Take a look at the faculty who may serve as your principal supervisor and view their research interests:
Ahmed Khwaja
Professor of Marketing, Business and Public Enterprise
Research interests
Ahmed Khwaja researches marketing strategy; health care markets, innovation and market entry; customer and employee relationship management in service industries; pharmaceutical R&D and retail chain expansion and growth. Methodological interests include dynamic strategic games; consumer choice dynamics; asymmetric information and incomplete markets; and simulation-based econometric methods.
Dominique Lauga
Professor of Marketing
Not available to take incoming PhD students in October 2026
Research interests
Dominique Lauga researches marketing modelling and behavioural economics. Research interests centre on strategic interactions between firms and consumers, with a special focus on product development, pricing, advertising and product reviews.
Shasha Lu
Associate Professor in Marketing
Not available to take incoming PhD students in October 2026
Research interests
Shashu Lu researches marketing modelling and customer analysis using unstructured data (e.g. images, videos).
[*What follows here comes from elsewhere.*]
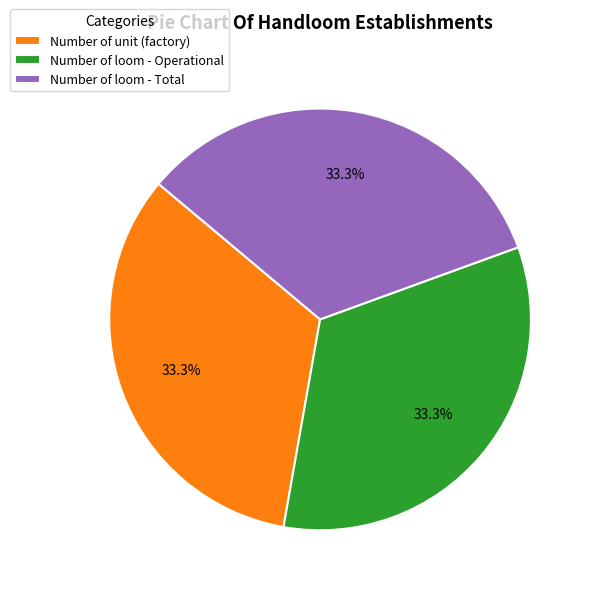

What is the ratio of the value at Number of unit (factory) to the value at Number of loom - Total?

1.0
Her research combines machine learning and computer vision techniques with marketing models to improve business practice in the digital age. Research interests include: artificial empathy, digital advertising, visual content and visual product design and optimisation, visual data privacy, visual-based data mining and marketing strategies. The context of her research involves a range of industries such as fashion, online dating, interior design, entertainment, and advertising.
Professor Jaideep Prabhu
Professor of Marketing
Jawaharlal Nehru Professor of Indian Business and Enterprise
Research interests
Jaideep Prabhu researches international business, marketing, strategy and innovation. Specific interests include: cross-national issues concerning the antecedents and consequences of radical innovation in high-technology contexts such as banking, pharmaceuticals and biotechnology; the role of firm culture in driving innovation in firms across nations; how multinational firms organise their innovation activities worldwide; the forces that drive R&D location decisions and the factors that influence the performance implications of these decisions; the internationalisation of firms from emerging markets; and innovation in emerging markets.
Eden Yin
Associate Professor in Marketing
Research interests
Eden Yin researches innovation and new product growth in technology industries, and internationalisation strategies for firms from emerging markets.